Sankara, le rêve ajourné d’une Afrique libre et compétitive

Capitaine Thomas Sankara, 38 ans, Président du Burkina Faso, assassiné à 16h le 15 Octobre 1987 à Ouagadougou, est le père naturel de l’intelligence stratégique africaine. 21 ans après la disparition du leader révolutionnaire, le continent noir n’a toujours pas trouvé un stratège de sa trempe. Le rêve d’une Afrique libre et compétitive dans le concert des nations est donc ajourné. Sine die.

Lorsqu’il accède au pouvoir le 4 août 1983, Sankara a déjà diagnostiqué, analysé la situation du continent et de son peuple. Très vite, sa stratégie révolutionnaire passe de la théorie à l’action. La Haute-Volta (nom de son pays à l’époque coloniale) devient Burkina Faso (le « pays des hommes intègres »). Le train de vie du gouvernement baisse (Le chef de l’Etat roule en Renault 5 ). La politique des institutions financières internationales de Bretton Woods en Afrique est démasquée. Les procès pour corruption sont radiodiffusés. L’excision des femmes est bannie et leur participation à la vie politique encouragée. Plusieurs écoles et institutions hospitalières voient le jour. Des millions d’arbres sont plantées pour faire barrage au Sahel. Les impôts agricoles sont supprimés. Les Burkinabès sont incités à produire et « consommer burkinabè»… En 4 ans de règne, le train de vie des citoyens s’est amélioré. Panafricaniste et tiers-mondiste, Sankara plaide la cause des plus pauvres à l’OUA comme aux Nations Unies et exige que l’Afrique soit libre pour pouvoir être compétitive à son rythme, avec ses propres valeurs. Mais le succès de ce jeune leader  charismatique ne fait pas les affaires des puissances prédatrices. Il faut le neutraliser avant qu’il n’aille plus loin et ne devienne particulièrement contagieux.

L’analyse des traitements de chocs activés dans le cadre des stratégies de puissance ciblant un ennemi ou une chasse gardée en phase d’émancipation révèle un mode opératoire en 2 étapes: une phase de destruction et une phase de reconstruction, ayant chacune trois objectifs. Ce schéma a été appliqué dans l’opération d’élimination de Sankara, avec de lourdes conséquences pour l’Afrique.

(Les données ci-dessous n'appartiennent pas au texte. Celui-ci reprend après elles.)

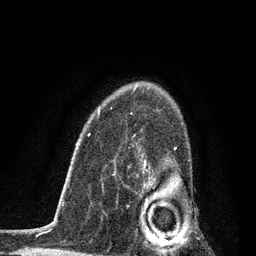
Breast MRI, one axial slice. Slice 57 of 80 in the series (ordered by position). Cropped to one breast. Dynamic contrast-enhanced series, time point 2 of 7 at this slice position (early post-contrast). 3 T. TE 2.2 ms, TR 5.4 ms. 2 mm slice thickness. 256 × 256 image matrix, field of view 150 × 150 mm. Female patient.
Structures marked on this image (semi-automatically segmented with operator editing):
- enhancing-tissue mask used for the functional tumour volume (all voxels passing the contrast-enhancement thresholds inside the analysis volume; usually the tumour): box from (x=142, y=147) to (x=189, y=253) px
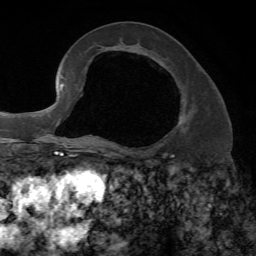
Breast MRI, one axial slice; slice 33 of 72 in the series (ordered by position); cropped to one breast; dynamic contrast-enhanced series, time point 2 of 7 at this slice position (early post-contrast); 1.5 T; TE 4.2 ms, TR 8.7 ms; 2.2 mm slice thickness; 256 × 256 image matrix, field of view 180 × 180 mm. Female patient.
Annotated regions visible in this slice (semi-automatically segmented with operator editing):
- enhancing-tissue mask used for the functional tumour volume (all voxels passing the contrast-enhancement thresholds inside the analysis volume; usually the tumour): bounding box [x1, y1, x2, y2] px = [97, 103, 186, 147]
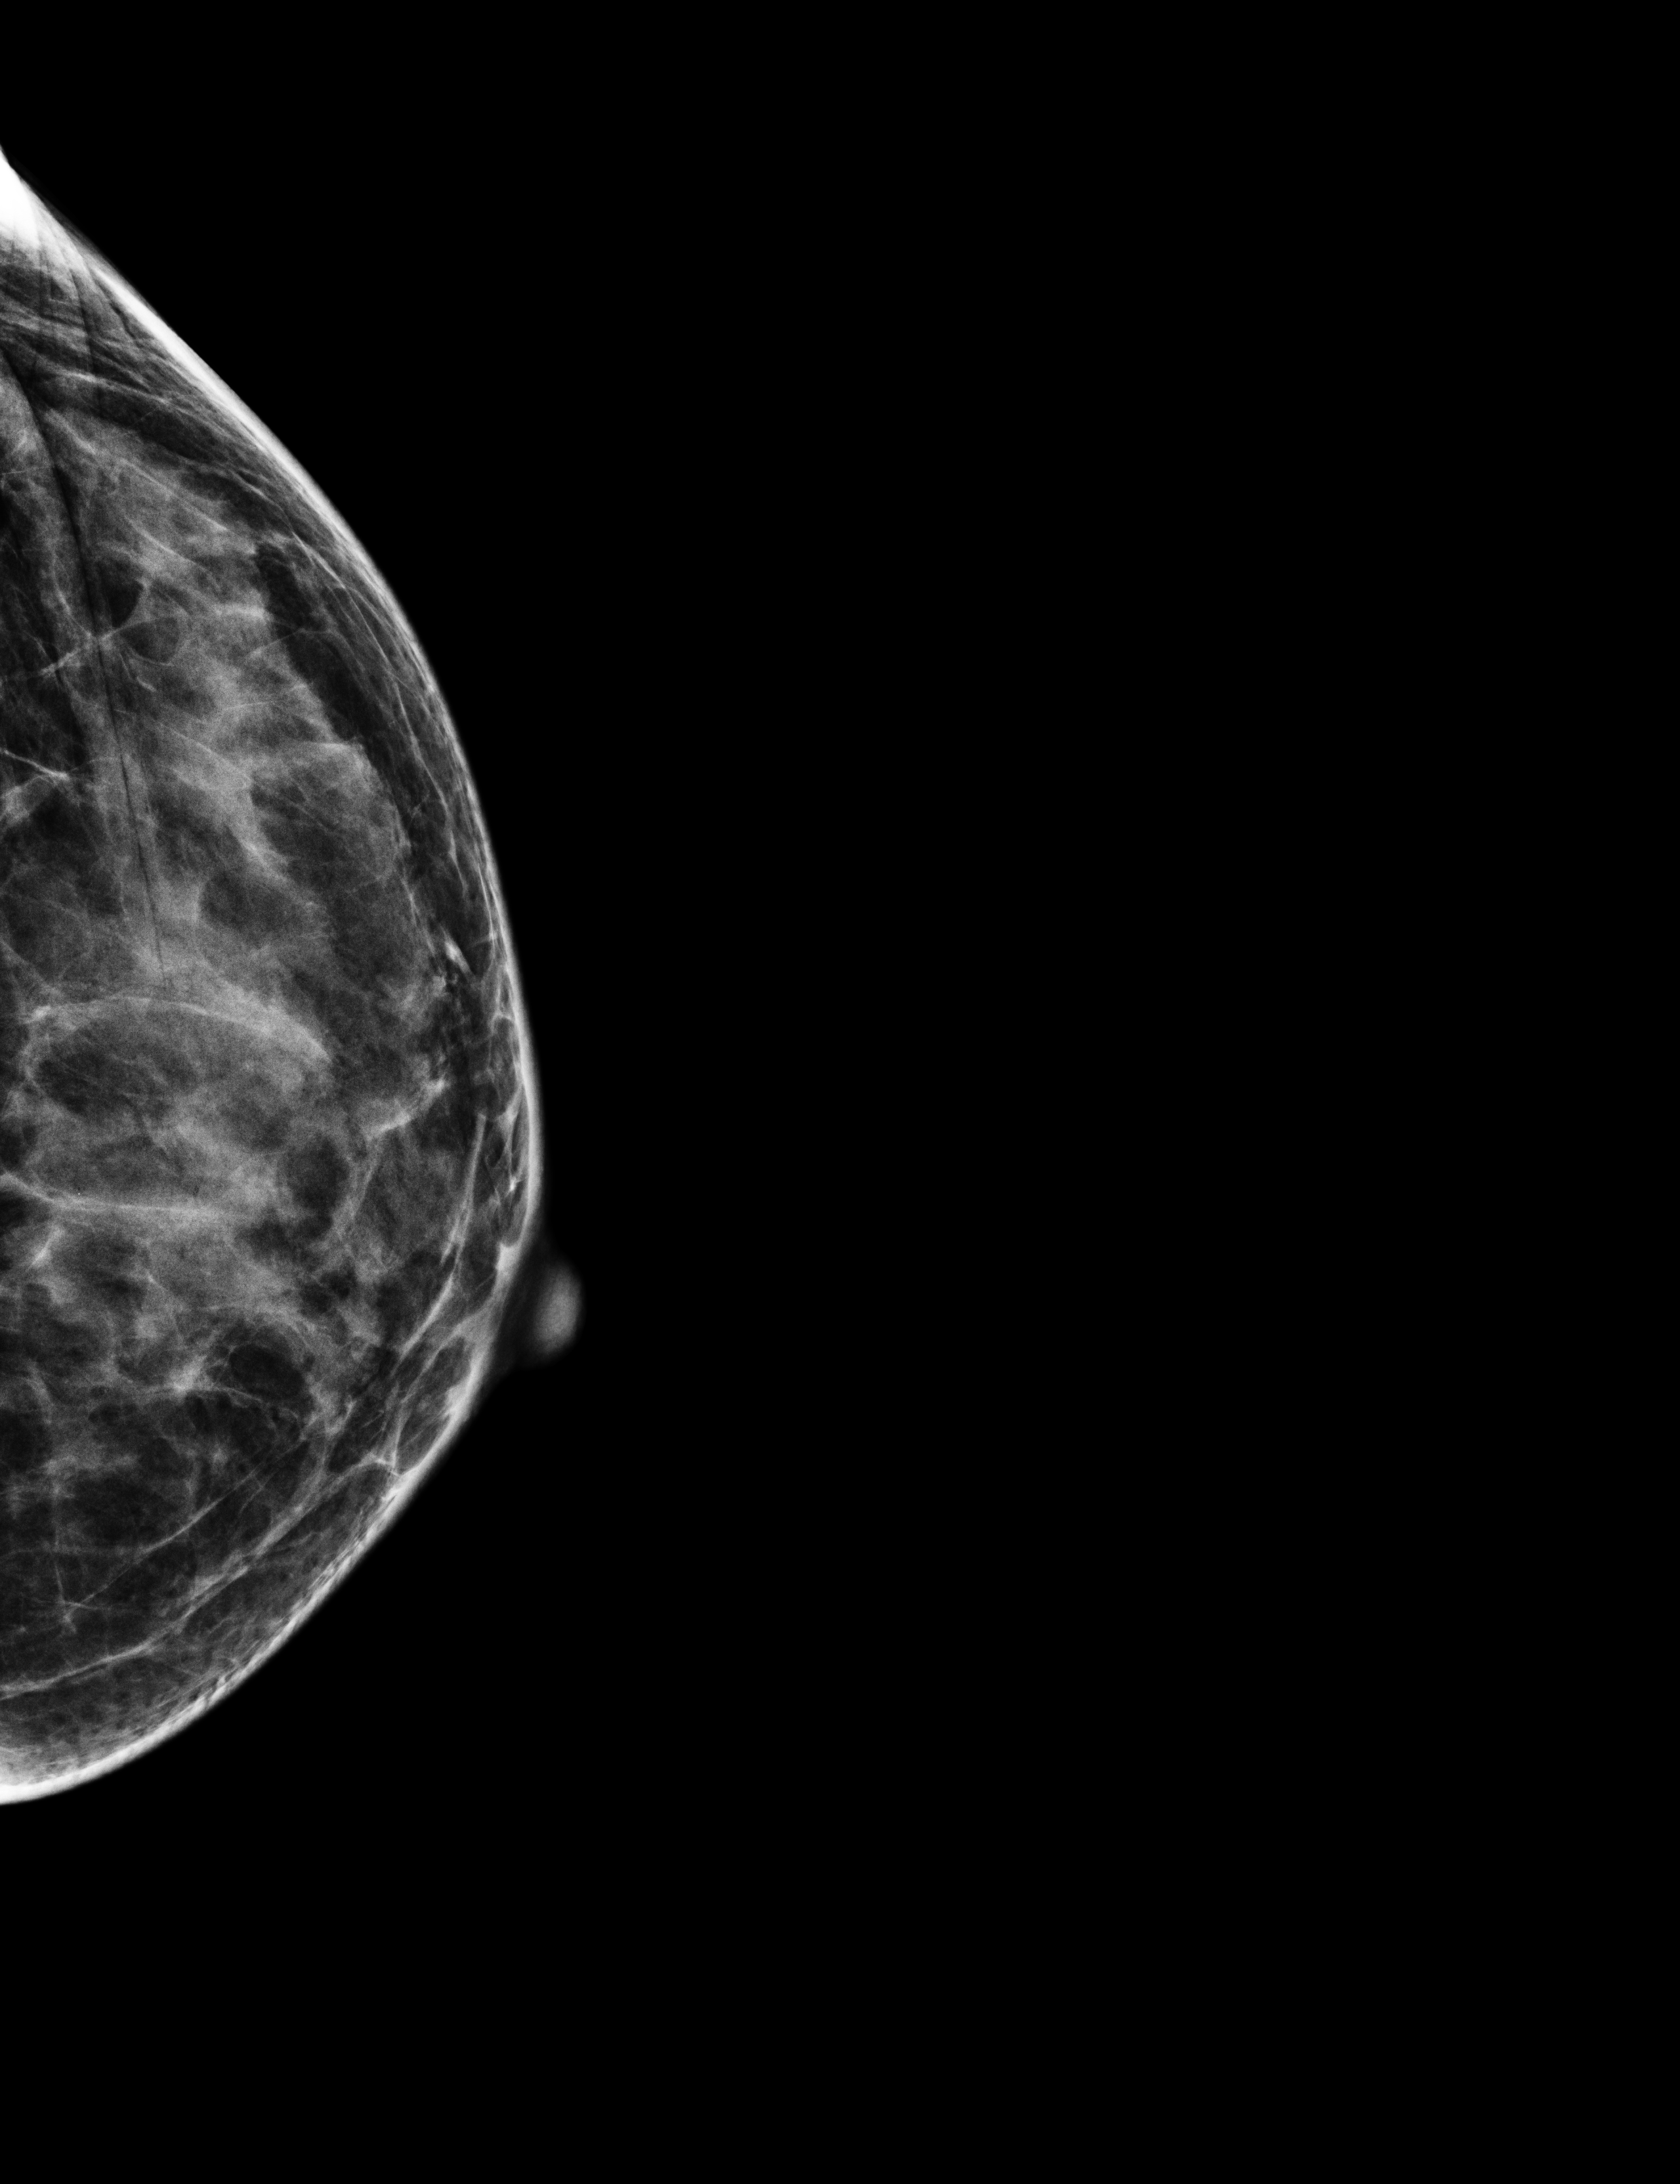
Digital mammogram (FFDM), left breast, exaggerated CC view (lateral), screening examination, compressed breast thickness 32 mm. Female patient, age 52 years.
- BI-RADS breast density category at the screening exam (both breasts, scale 1–4): 3
- final BI-RADS assessment for this screening round (tomosynthesis exam, both breasts): category 1
- recall: no recall after this screen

Pour détruire, il faut nécessairement:

1. Décapiter le mouvement d’émancipation en faisant supprimer son leader (de préférence par ses proches). Cf: Patrice Lumumba, Steve Biko, Ruben Um Nyobe…;

2. Disperser, puis opposer les énergies fédérées par le leader disparu;

3. Dissuader durablement toute initiative semblable à celle du leader supprimé.

Il est aisé d’observer l’effet anesthésiant de cette stratégie de la violence aux Etats-Unis où certains Africains-Américains veulent s’abstenir de voter pour Barack Obama de peur qu’il ne soit assassiné à l’instar d’autres leaders Noirs avant lui, Martin Luther King ou Malcom X… Comme si les partisans de McCain avaient oublié que Abraham Lincoln et John Kennedy furent, eux aussi, brutalement neutralisés…

Pour reconstruire, le suzerain doit :

1. Remplacer le leader supprimé par son bourreau ou un frère-ennemi;

2. Assurer à ce dernier, impunité, sécurité et longévité au pouvoir;

3. Obtenir en échange un vassal absolu à la tête d’un pays satellite.

A quelques nuances près, c’est dans cette ténébreuse situation que se trouve la majorité des pays africains, un quart de siècle après la révolution sankariste.

Mais au bout de 21 ans de cris et de lamentations, continuer à pleurer sur la mémoire de ce vaillant combattant, c’est donner force et raison à l’adversaire, c’est continuer de diffuser le poison de la peur qui gît dans son assassinat. Il faut plutôt poursuivre son combat. Car si le fils des « hommes intègres » revenait, nous serions bien confus de confesser que nous n’avons fructifié aucun de ses talents, lui qui donna sa vie pour sauver l’Afrique. Il savait que celui qui le trahirait partageait sa table et ne se déroba pas. De même que lors de son arrestation, Jésus demanda à Pierre de ranger son épée, de même Sankara demanda-t-il à ses gardes, au moment fatidique, de laisser faire : « C’est moi qu’ils veulent ! » Il sera exécuté quelques minutes plus tard à l’arme automatique. Voilà pourquoi le sankarisme apparaît comme un christianisme du développement. Un modèle de sacrifice, d’amour et d’espérance.